Just looking at a map, you really can’t be sure. Some might say it’s just like pornography – you know it when you see it. But, the accepted definition of a gerrymander is: a practice intended to establish a political advantage for a particular party or group by manipulating district boundaries.  Notice there is no mention of ‘shape’.

So, what’s a Court to do?  In 1986, the U. S. Supreme Court ruled that partisan gerrymandering is judiciable, but in the thirty-two years since, the Court has not struck down a single plan on that basis.  

In a movement away from geometry and geography, Nicholas O. Stephanopoulos, Assistant Professor of Law at the University of Chicago Law School, and Eric M. McGhee, Research Fellow at the Public Policy Institute of California, proposed a method that measures the relative success of the major political parties in a district plan by comparing the numbers of votes ‘wasted’ by each party.  The measure is called the Efficiency Gap, and is expressed in terms of the numerical difference between both party’s wasted votes, taken as a percentage of total votes cast.

In this calculation, all the votes for the losing candidate in a district are considered wasted, as are the votes for the winning candidate in excess of the votes needed to win.  Both categories of wasted votes for each party are summed for all of the districts in the plan, and then the difference between those party totals is taken as a percentage of the total number of votes cast by both parties.  The party wasting the least number of votes is considered to have the advantage (for that plan for that election).

The clause in parentheses triggers my concern.  I created a spreadsheet model to simplify measuring the Efficiency Gap for Arizona congressional districts since 2002.  Here are the Efficiency Gaps and who they favor:

  • 2002: 17.73% Republican

  • 2004: 16.78% Republican

  • 2006: 1.41% Republican

  • 2008: 4.30% Democrat

  • 2010: 6.70% Republican

  • 2012: 11.34% Democrat

  • 2014: 0.20% Republican

  • 2016: 4.54% Republican

The figures in the left column are two-party results on the congressional map created by the first Arizona Independent Redistricting Commission (AIRC).

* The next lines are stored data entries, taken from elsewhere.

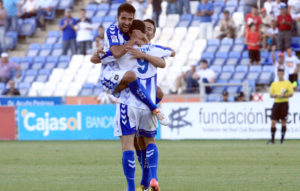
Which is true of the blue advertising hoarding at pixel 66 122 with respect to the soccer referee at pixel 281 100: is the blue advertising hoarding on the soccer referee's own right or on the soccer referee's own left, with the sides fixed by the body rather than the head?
on the soccer referee's own right

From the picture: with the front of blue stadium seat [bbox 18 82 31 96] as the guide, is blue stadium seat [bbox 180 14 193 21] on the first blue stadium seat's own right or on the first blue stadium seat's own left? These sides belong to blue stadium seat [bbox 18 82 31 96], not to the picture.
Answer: on the first blue stadium seat's own left

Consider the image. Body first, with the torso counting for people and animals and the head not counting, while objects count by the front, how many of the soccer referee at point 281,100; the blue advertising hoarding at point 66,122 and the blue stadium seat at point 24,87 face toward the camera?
3

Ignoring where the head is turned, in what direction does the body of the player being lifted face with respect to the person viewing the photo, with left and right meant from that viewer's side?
facing the viewer and to the right of the viewer

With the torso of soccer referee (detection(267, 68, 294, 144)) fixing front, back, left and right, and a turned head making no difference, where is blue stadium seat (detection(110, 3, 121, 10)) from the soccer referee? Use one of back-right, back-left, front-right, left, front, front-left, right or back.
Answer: back-right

On that map, the Efficiency Gap ranges from a seventeen percent Republican advantage to a four percent Democratic advantage. On the same district shapes! Likewise, the districts drawn by the second AIRC swing from a four percent Republican advantage to an eleven percent Democratic advantage. Which Efficiency Gap figure is the correct one for each decade’s plan?

There is one other circumstance that casts an even greater cloud on the measure’s credibility.  The results from a single highly competitive contest can really mess up the measurement. Consider:  In 2014, Republican Martha McSally beat Democrat Ron Barber by 161 votes out of 219,247 votes cast between them.  On the basis of that result, the Efficiency Gap for Arizona’s nine congressional districts was a 0.2% advantage for Republicans.  But, if McSally had received 81 fewer votes and Barber 81 votes more, the Efficiency Gap on that same map would come in with a 15.5% Democratic advantage.

With such measurement instability, I don’t think the Efficiency Gap measurement can be considered a reliable indicator of the extent of partisan gerrymandering of Arizona election districts.

Tony Sissons is president and owner of Research Advisory Services, a Phoenix public policy and demographic research consulting firm.